Only the lines that hold "shadow" should be in the answer, each copied from the data below.

▼▼▼

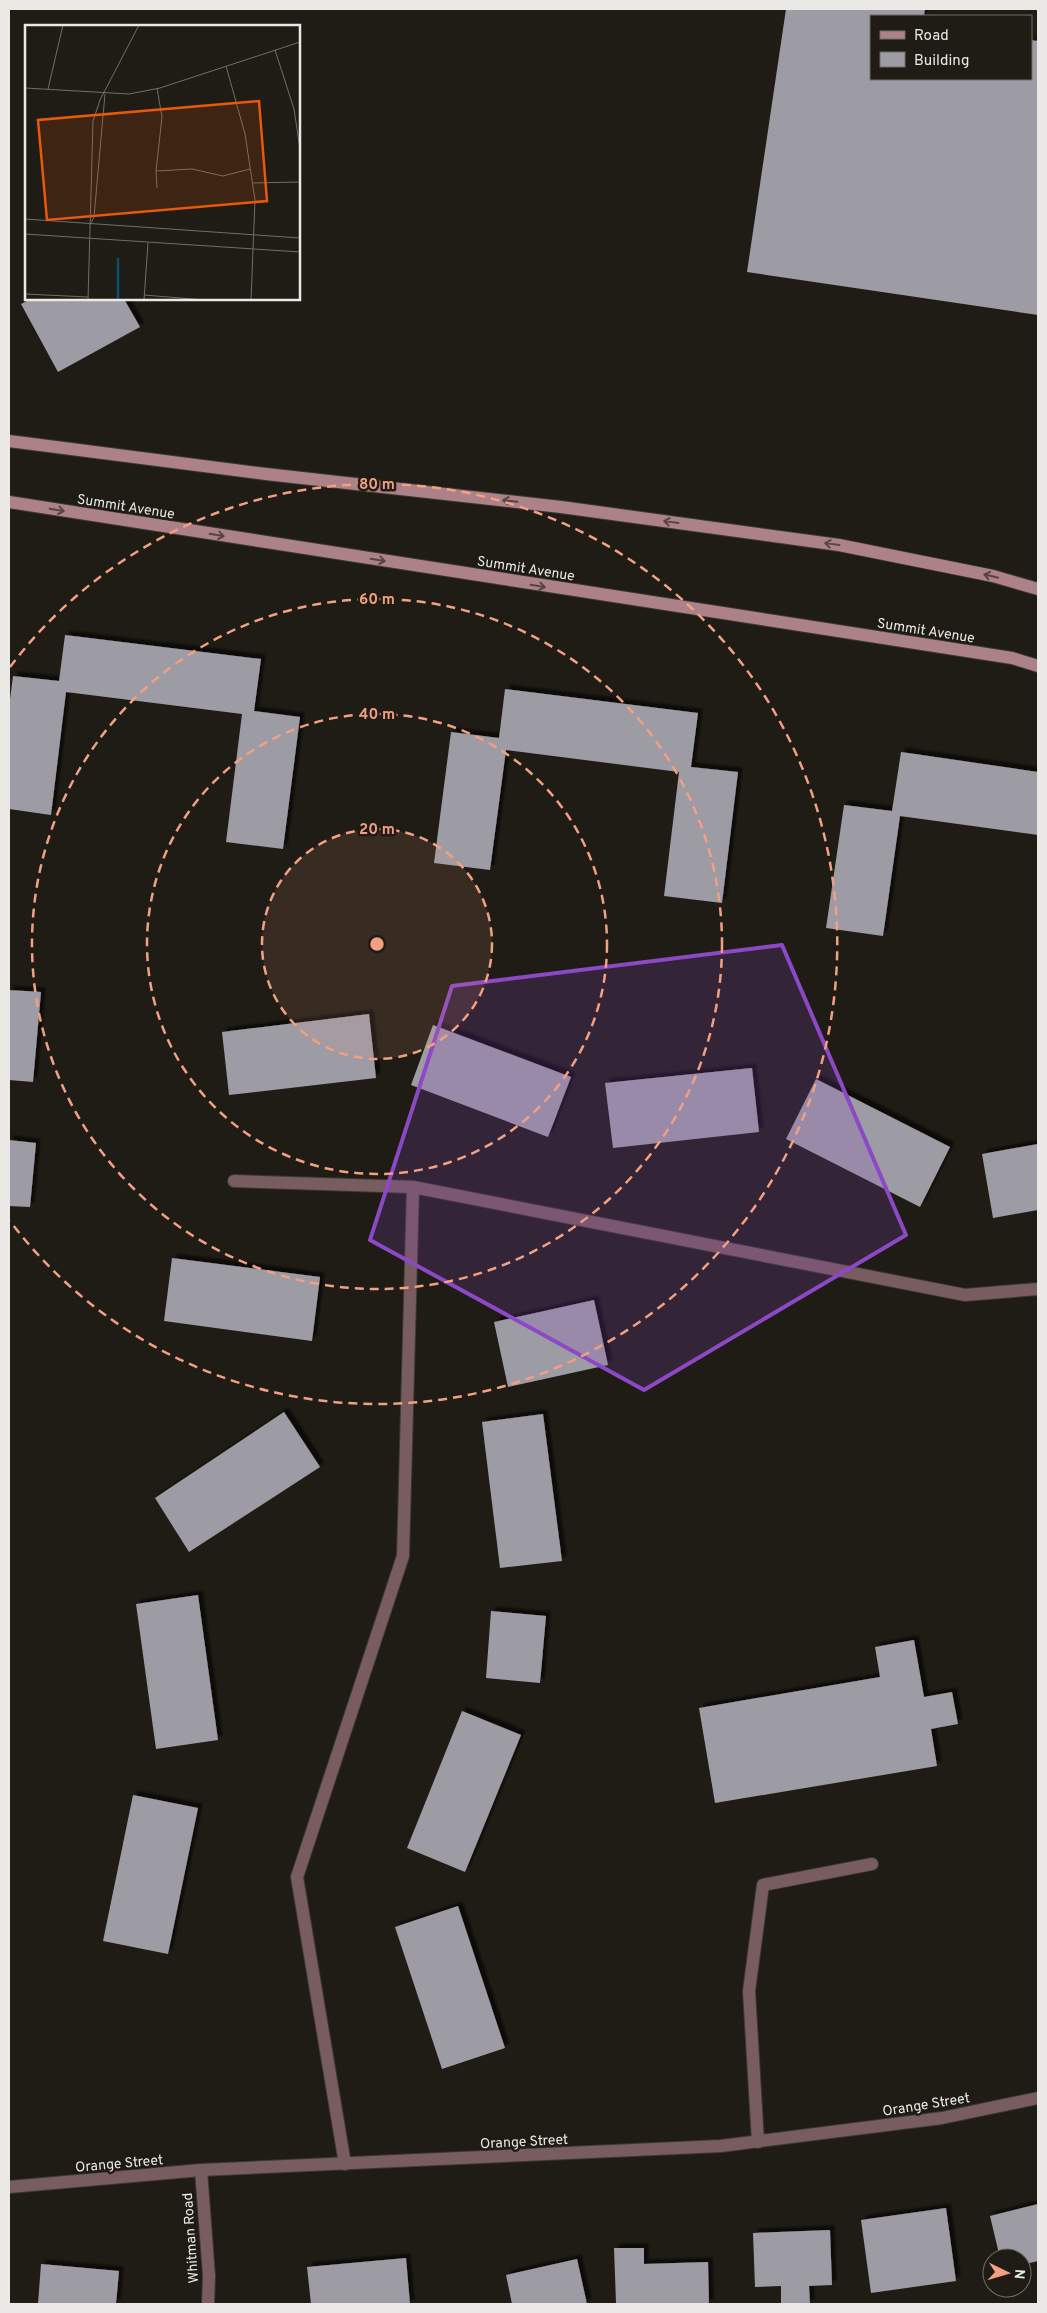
<svg xmlns="http://www.w3.org/2000/svg" width="1047" height="2313" font-family="Overpass,sans-serif">
  <style>
    .building { fill: #9d9ba4; filter: url(#shadow) }
    .lines { fill: none; stroke-linecap: round; stroke-linejoin: round }
    .service-casing { stroke: #3c3932; stroke-width: 14 }
    .minor-casing { stroke: #3c3932; stroke-width: 14 }
    .secondary-casing { stroke: #3c3932; stroke-width: 14 }
    .service { stroke: #785c60; stroke-width: 12 }
    .minor { stroke: #785c60; stroke-width: 12 }
    .secondary { stroke: #ad8188; stroke-width: 12 }
    .oneway { stroke: #584443 }
    .marked { fill: #8c48c5; fill-opacity: 0.2; stroke: #8c48c5; stroke-width: 4; stroke-linejoin: round }
    .ring { fill: none; stroke: #f2a081; stroke-width: 2.5; stroke-dasharray: 9 6 }
    .labels { text-anchor: middle; stroke-width: 5; stroke-linejoin: round; paint-order: stroke }
    .street-label { font-size: 14px; fill: #ebe9e5; stroke: #1f1c15 }
    .inset-river { fill: none; stroke: #064f6d; stroke-width: 2.5 }
    .inset-road { fill: none; stroke: #716e68; stroke-width: 1 }
    .view { fill: #e8590c; fill-opacity: 0.15; stroke: #e8590c; stroke-width: 2.5 }
    .inset-edge { fill: none; stroke: #ebe9e5; stroke-width: 2.5 }
    .centre { fill: #f2a081; stroke: #1f1c15; stroke-width: 2.5 }
    .ring-label { font-size: 15px; text-anchor: middle; font-weight: bold; fill: #f2a081; stroke: #1f1c15; stroke-width: 5; stroke-linejoin: round; paint-order: stroke }
  </style>
  <defs>
    <filter id="shadow"><feDropShadow dx="4.5" dy="-4.5" stdDeviation="1" flood-color="#0009"/></filter>
  </defs>
  <rect width="100%" height="100%" fill="#1f1c15"/>
  <g class="building">
    <polygon points="786,9 925,9 924,16 871,16 871,79 1031,79 1031,40 1038,41 1038,315 747,272"/>
    <polygon points="31,299 124,299 140,327 58,372 21,304"/>
    <polygon points="65,635 261,659 254,711 300,717 283,849 226,842 242,714 66,692 51,815 9,809 9,707 13,676 59,681"/>
    <polygon points="505,689 698,713 691,767 738,772 722,903 664,896 679,772 506,750 490,870 434,863 451,732 499,738"/>
    <polygon points="901,752 1038,772 1038,835 900,816 883,936 826,928 844,805 892,811"/>
    <polygon points="9,990 41,992 33,1082 9,1080"/>
    <polygon points="369,1014 376,1078 229,1095 222,1032"/>
    <polygon points="433,1025 571,1077 548,1137 411,1085"/>
    <polygon points="752,1068 759,1132 613,1148 605,1083"/>
    <polygon points="816,1079 950,1147 920,1207 786,1139"/>
    <polygon points="9,1140 36,1143 30,1207 9,1206"/>
    <polygon points="1038,1144 1038,1210 993,1218 982,1154"/>
    <polygon points="172,1258 320,1277 312,1341 164,1321"/>
    <polygon points="594,1300 608,1365 508,1387 494,1322"/>
    <polygon points="284,1412 320,1467 189,1552 155,1498"/>
    <polygon points="543,1414 562,1561 500,1568 482,1422"/>
    <polygon points="198,1595 218,1740 156,1749 136,1604"/>
    <polygon points="491,1611 546,1616 540,1683 486,1678"/>
    <polygon points="914,1640 924,1697 952,1692 958,1724 931,1729 937,1766 715,1803 699,1708 880,1677 875,1647"/>
    <polygon points="462,1711 521,1735 465,1872 407,1848"/>
    <polygon points="133,1795 198,1808 168,1954 103,1941"/>
    <polygon points="458,1906 505,2048 442,2069 395,1927"/>
    <polygon points="1038,2204 1038,2261 1022,2265 1022,2258 1000,2258 990,2216"/>
    <polygon points="946,2208 956,2281 871,2293 861,2220"/>
    <polygon points="830,2230 832,2285 809,2286 810,2304 781,2304 781,2286 755,2287 753,2233"/>
    <polygon points="614,2248 644,2248 644,2264 708,2262 709,2304 616,2303"/>
    <polygon points="406,2258 410,2304 311,2304 307,2267"/>
    <polygon points="577,2259 587,2304 512,2304 506,2275"/>
    <polygon points="41,2264 119,2271 116,2304 38,2304"/>
  </g>
  <g class="lines">
    <g class="service-casing">
      <polyline id="service" points="758,2142 749,1991 763,1885 872,1864"/>
    </g>
    <g class="minor-casing">
      <g id="minor">
        <polyline points="234,1181 413,1187"/>
        <polyline points="345,2164 297,1877 403,1556 413,1187 965,1295 1038,1289"/>
        <polyline points="201,2170 209,2276 208,2304"/>
        <polyline points="9,2187 201,2170 721,2146 942,2118 1038,2098"/>
      </g>
    </g>
    <g class="secondary-casing">
      <g id="secondary">
        <polyline points="9,441 266,474 561,507 839,545 993,576 1038,589"/>
        <polyline points="9,502 1012,658 1038,666"/>
      </g>
    </g>
    <use href="#service" class="service"/>
    <use href="#minor" class="minor"/>
    <use href="#secondary" class="secondary"/>
  </g>
  <defs><path id="oneway-shaft" d="M-6 0H5M1.5-3L5.5 0L1.5 3" fill="none" stroke-width="1.6" stroke-linecap="round" stroke-linejoin="round" transform="scale(1.25)"/></defs>
  <g class="oneway">
    <use href="#oneway-shaft" transform="translate(510 501) rotate(-174)"/>
    <use href="#oneway-shaft" transform="translate(57 510) rotate(9)"/>
    <use href="#oneway-shaft" transform="translate(671 522) rotate(-172)"/>
    <use href="#oneway-shaft" transform="translate(217 535) rotate(9)"/>
    <use href="#oneway-shaft" transform="translate(832 544) rotate(-172)"/>
    <use href="#oneway-shaft" transform="translate(378 560) rotate(9)"/>
    <use href="#oneway-shaft" transform="translate(991 576) rotate(-166)"/>
    <use href="#oneway-shaft" transform="translate(538 586) rotate(9)"/>
  </g>
  <path class="marked" d="M782,945L906,1235L644,1390L370,1240L452,986Z"/>
  <circle cx="377" cy="944" r="115" fill="#f2a081" fill-opacity=".12"/>
  <g class="ring">
    <circle cx="377" cy="944" r="115"/>
    <circle cx="377" cy="944" r="230"/>
    <circle cx="377" cy="944" r="345"/>
    <path d="M10 667A460 460 0 1 1 10 1221"/>
  </g>
  <g class="labels">
    <g class="street-label">
      <text transform="translate(126 506) rotate(9)" y="5">Summit Avenue</text>
      <text transform="translate(526 568) rotate(9)" y="5">Summit Avenue</text>
      <text transform="translate(926 630) rotate(9)" y="5">Summit Avenue</text>
      <text transform="translate(926 2104) rotate(-9)" y="5">Orange Street</text>
      <text transform="translate(524 2141) rotate(-3)" y="5">Orange Street</text>
      <text transform="translate(119 2163) rotate(-5)" y="5">Orange Street</text>
      <text transform="translate(190 2238) rotate(-94)" y="5">Whitman Road</text>
    </g>
  </g>
  <g transform="translate(25 25)">
    <rect width="275" height="275" fill="#1f1c15"/>
    <path class="inset-river" d="M93,233V275"/>
    <path class="inset-road" d="M250,25L269,84L275,124M201,41L220,109L230,175L226,275M0,63L104,69L135,63L275,17M132,63L137,92L131,146L167,144L198,151L225,144M23,64L38,0M131,146L132,163M227,158L275,157M0,194L275,213M65,200L69,192L80,69M0,209L275,227M0,269L63,272M119,270L180,275M63,275L68,96L75,75L114,0M119,275L123,218"/>
    <path class="view" d="M234,76L242,176L22,195L13,95Z"/>
    <rect width="275" height="275" class="inset-edge"/>
  </g>
  <circle cx="377" cy="944" r="8" class="centre"/>
  <g class="ring-label">
    <text x="377" y="489">80 m</text>
    <text x="377" y="604">60 m</text>
    <text x="377" y="719">40 m</text>
    <text x="377" y="834">20 m</text>
  </g>
  <rect width="1047" height="2313" fill="none" stroke="#ebe9e5" stroke-width="20"/>
  <rect x="870" y="15" width="162" height="65" fill="#1f1c15" stroke="#716e68"/>
  <rect x="880" y="31" width="25" height="8" fill="#ad8188" stroke="#716e68"/>
  <text x="914" y="40" font-size="15" fill="#ebe9e5">Road</text>
  <rect x="880" y="52" width="25" height="15" fill="#9d9ba4" stroke="#716e68"/>
  <text x="914" y="65" font-size="15" fill="#ebe9e5">Building</text>
  <g transform="translate(1007 2273) rotate(95)"><circle r="24" fill="#1f1c15" stroke="#716e68"/>
  <path d="M0-4L9 19L0 12L-9 19Z" fill="#f2a081"/>
  <text y="-8" font-size="14" font-weight="bold" text-anchor="middle" fill="#ebe9e5">N</text>
  </g>
</svg>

▲▲▲

Exercise response:
    .building { fill: #9d9ba4; filter: url(#shadow) }
    <filter id="shadow"><feDropShadow dx="4.5" dy="-4.5" stdDeviation="1" flood-color="#0009"/></filter>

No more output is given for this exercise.